Excerpt provided ▸

######

After prospectors discovered gold in the Columbia in 1855, some 10,000 miners pushed north into British Columbia and clashed with native communities in the Fraser and Columbia basins. Miners burned villages and hunted “hostile” natives. In a typical case, miner Sam Hill shot and killed Sinixt villager Cultus Jim at Galena in 1894. A local court acquitted Hill on grounds of self-defence.

Ore smelters required wood for fuel and construction, and sawmills flourished along the rivers. The large mill at Edgewood cleared the forests on both sides of Lower Arrow Lake and then moved south to the Sinixt heartland near Castlegar, denuding the forest there. The revered white pines disappeared from the landscape.

At the turn of the century, Sinixt siblings Alex and Marianne Christian fought for a homeland in their village of kp’itl’els, but a royal commission denied their claim, and in 1911 Marianne was found naked and dead in a snow bank. Alex claimed she had been raped and murdered, but a town coroner concluded she had died from “exposure.” Alex’s grandson, Lawney Reyes, an artist in Seattle, wrote a history of his family, White Grizzly Bear’s Legacy: Learning to be Indian.

Most of the surviving Sinixt fled south to Kettle Falls, but were confined to the armed camp at Fort Colville. After a Canada/U.S. boundary survey established the 49th parallel border, the U.S. forced the Sinixt into the artificial “Colville Confederated Tribes” camp. Thereafter, they were trapped in the U.S. and not allowed to return to Canada.

In 1902, B.C. identified 20 surviving Sinixt as status Indians and allotted them a desolate rocky bluff at Oatscott at the north end of Lower Arrow Lake, far from the centre of their homeland. Since the Sinixt seasonally migrated along the river, they rarely visited the inhospitable allotment. In 1956, the last survivor on the government roll passed away. When researchers found no one at the reserve site, the government declared the Sinixt nation “extinct.”

In that same year, 1956, Canada began an engineering study to establish sites for hydroelectric dams on the Columbia.

######

Required work ▸
Answer these from the text on the Sinixt, one answer per line:
1. In what year did prospectors discover gold in the Columbia?
2. How many surviving Sinixt did B.C. identify as status Indians in 1902?
3. What cause of death did the town coroner give for Marianne Christian?

Input data ▸
######

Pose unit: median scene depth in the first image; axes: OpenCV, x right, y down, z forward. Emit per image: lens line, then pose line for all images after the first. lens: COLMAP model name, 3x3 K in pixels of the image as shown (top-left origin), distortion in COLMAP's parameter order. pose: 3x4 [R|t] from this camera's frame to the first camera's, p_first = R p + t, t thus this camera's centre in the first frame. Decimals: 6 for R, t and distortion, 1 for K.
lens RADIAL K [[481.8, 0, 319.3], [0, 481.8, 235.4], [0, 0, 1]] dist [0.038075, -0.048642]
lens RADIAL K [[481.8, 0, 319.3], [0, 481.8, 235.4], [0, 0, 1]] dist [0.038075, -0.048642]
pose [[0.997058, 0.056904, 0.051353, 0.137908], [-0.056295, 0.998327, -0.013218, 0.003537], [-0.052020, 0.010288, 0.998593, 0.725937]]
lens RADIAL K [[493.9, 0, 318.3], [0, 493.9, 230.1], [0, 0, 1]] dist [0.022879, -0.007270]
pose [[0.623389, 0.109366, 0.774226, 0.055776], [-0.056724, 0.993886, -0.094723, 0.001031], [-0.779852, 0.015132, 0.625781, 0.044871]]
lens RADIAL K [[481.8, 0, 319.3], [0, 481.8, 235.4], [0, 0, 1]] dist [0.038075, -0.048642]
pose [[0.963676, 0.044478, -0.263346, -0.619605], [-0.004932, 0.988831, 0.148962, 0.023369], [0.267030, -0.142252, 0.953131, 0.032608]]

######

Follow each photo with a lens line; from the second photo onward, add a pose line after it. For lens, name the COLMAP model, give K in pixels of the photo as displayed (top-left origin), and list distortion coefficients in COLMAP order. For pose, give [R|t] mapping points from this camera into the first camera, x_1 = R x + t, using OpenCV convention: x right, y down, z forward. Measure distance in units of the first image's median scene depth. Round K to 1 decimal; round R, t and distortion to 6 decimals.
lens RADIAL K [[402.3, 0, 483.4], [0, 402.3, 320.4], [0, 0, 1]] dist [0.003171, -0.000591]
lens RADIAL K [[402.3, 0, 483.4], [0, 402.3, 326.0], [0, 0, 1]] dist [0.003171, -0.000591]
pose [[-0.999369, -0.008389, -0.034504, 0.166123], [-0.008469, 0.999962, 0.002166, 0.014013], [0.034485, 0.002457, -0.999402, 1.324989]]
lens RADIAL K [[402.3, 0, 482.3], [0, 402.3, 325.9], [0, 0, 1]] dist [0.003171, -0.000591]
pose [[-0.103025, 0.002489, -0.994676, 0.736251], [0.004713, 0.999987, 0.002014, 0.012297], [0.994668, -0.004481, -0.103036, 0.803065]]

######

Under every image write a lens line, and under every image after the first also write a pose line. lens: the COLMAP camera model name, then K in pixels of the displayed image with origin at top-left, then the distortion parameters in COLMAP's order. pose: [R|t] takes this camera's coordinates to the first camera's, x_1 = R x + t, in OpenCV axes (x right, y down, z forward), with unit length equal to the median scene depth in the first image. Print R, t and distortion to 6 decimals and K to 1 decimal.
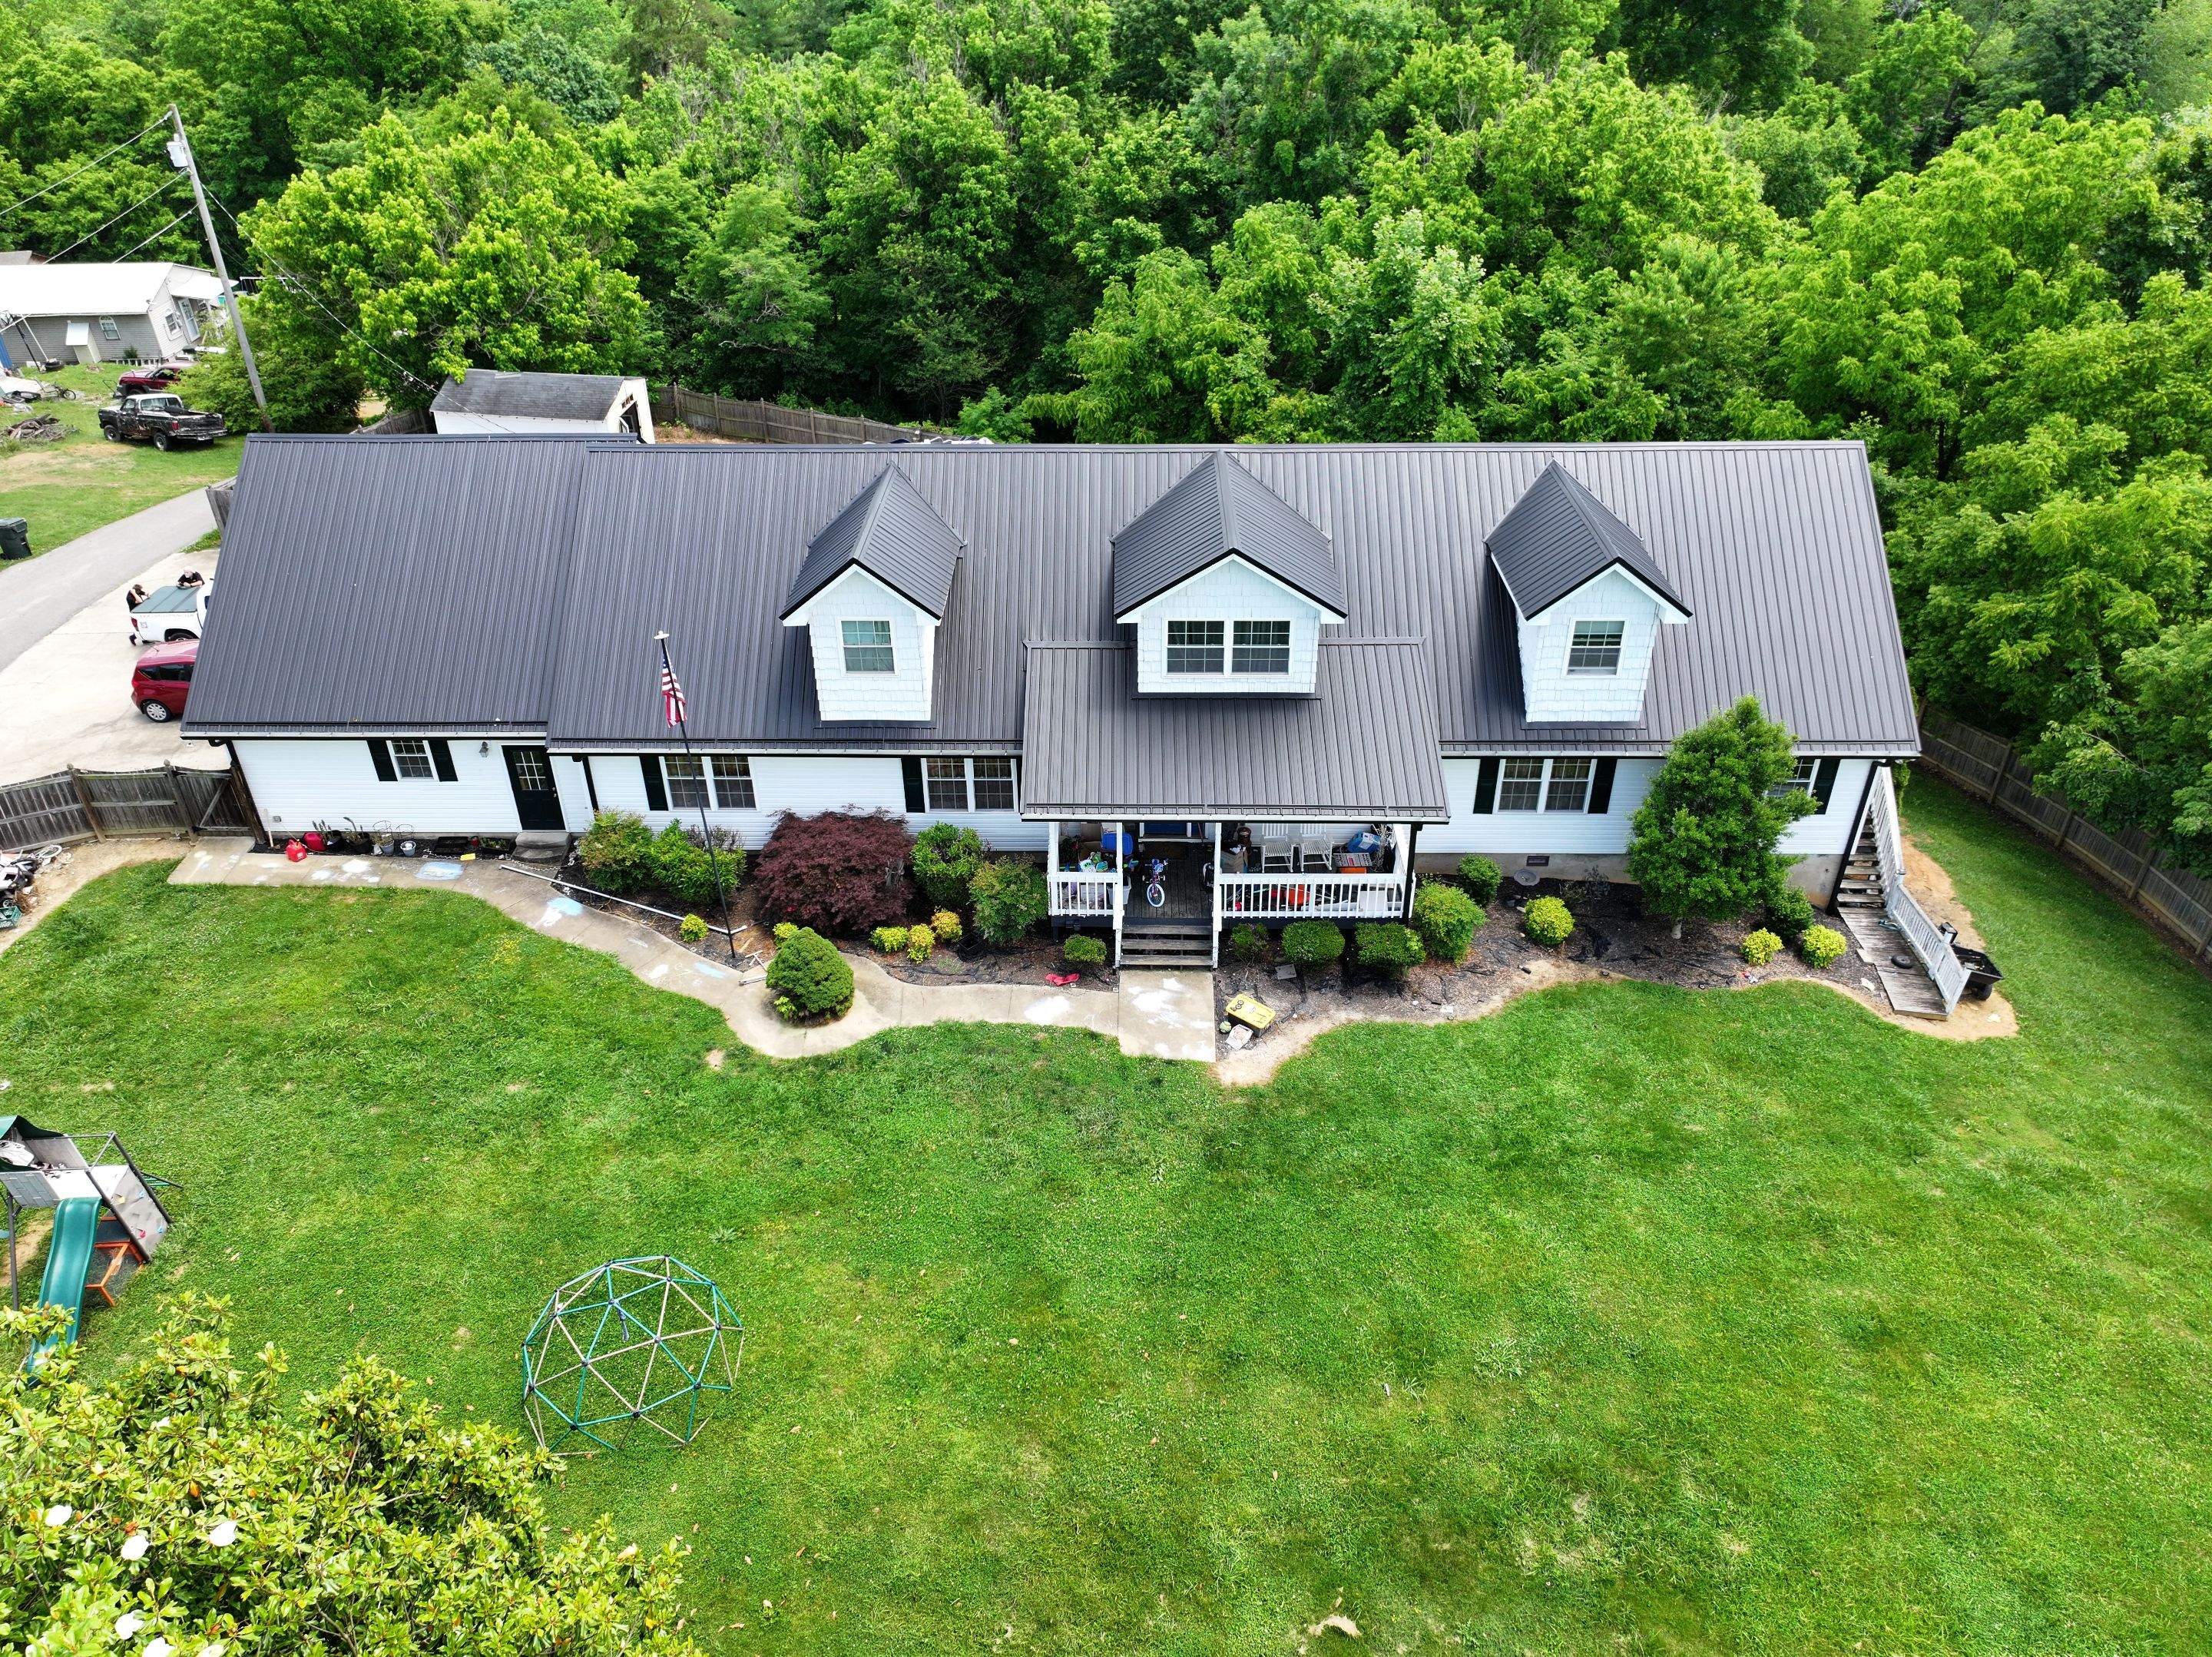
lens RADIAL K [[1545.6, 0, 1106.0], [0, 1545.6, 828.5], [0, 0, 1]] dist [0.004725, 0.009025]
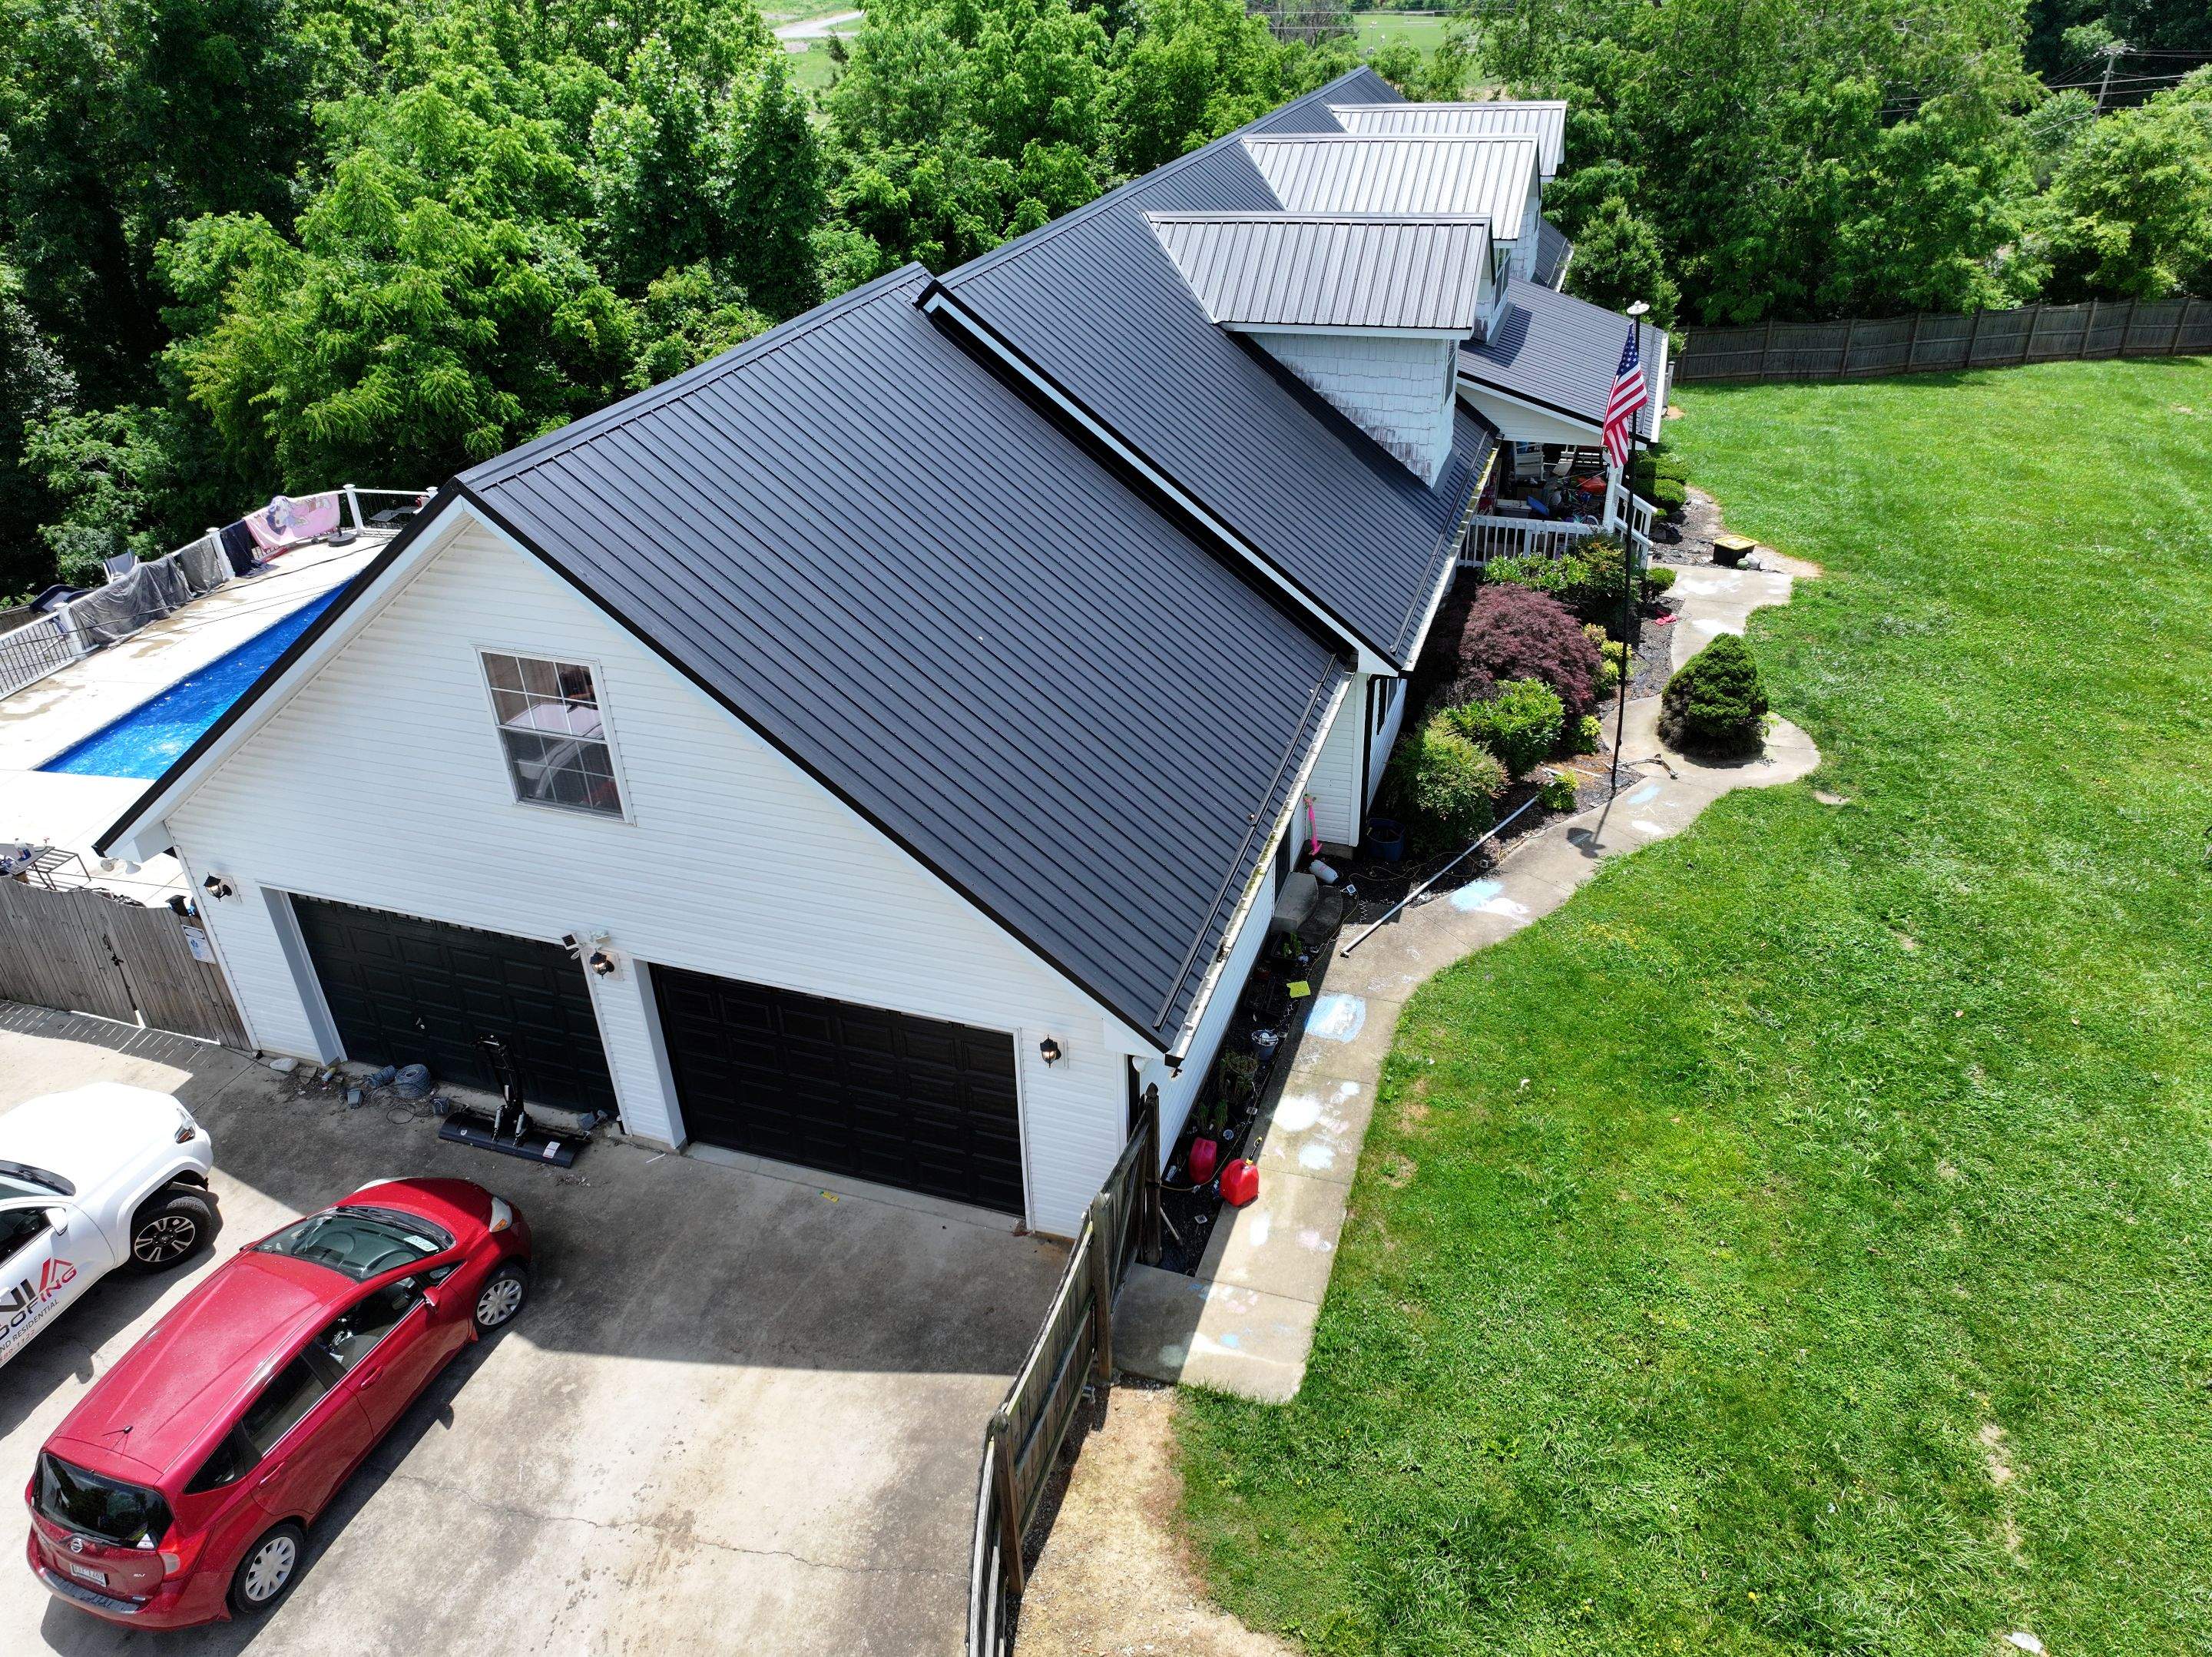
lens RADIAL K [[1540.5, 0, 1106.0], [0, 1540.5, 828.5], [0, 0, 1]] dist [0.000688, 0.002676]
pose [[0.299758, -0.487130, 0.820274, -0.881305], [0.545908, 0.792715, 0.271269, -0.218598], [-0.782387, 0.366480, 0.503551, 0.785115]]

######

Reply ▸
1. 1855
2. 20
3. Exposure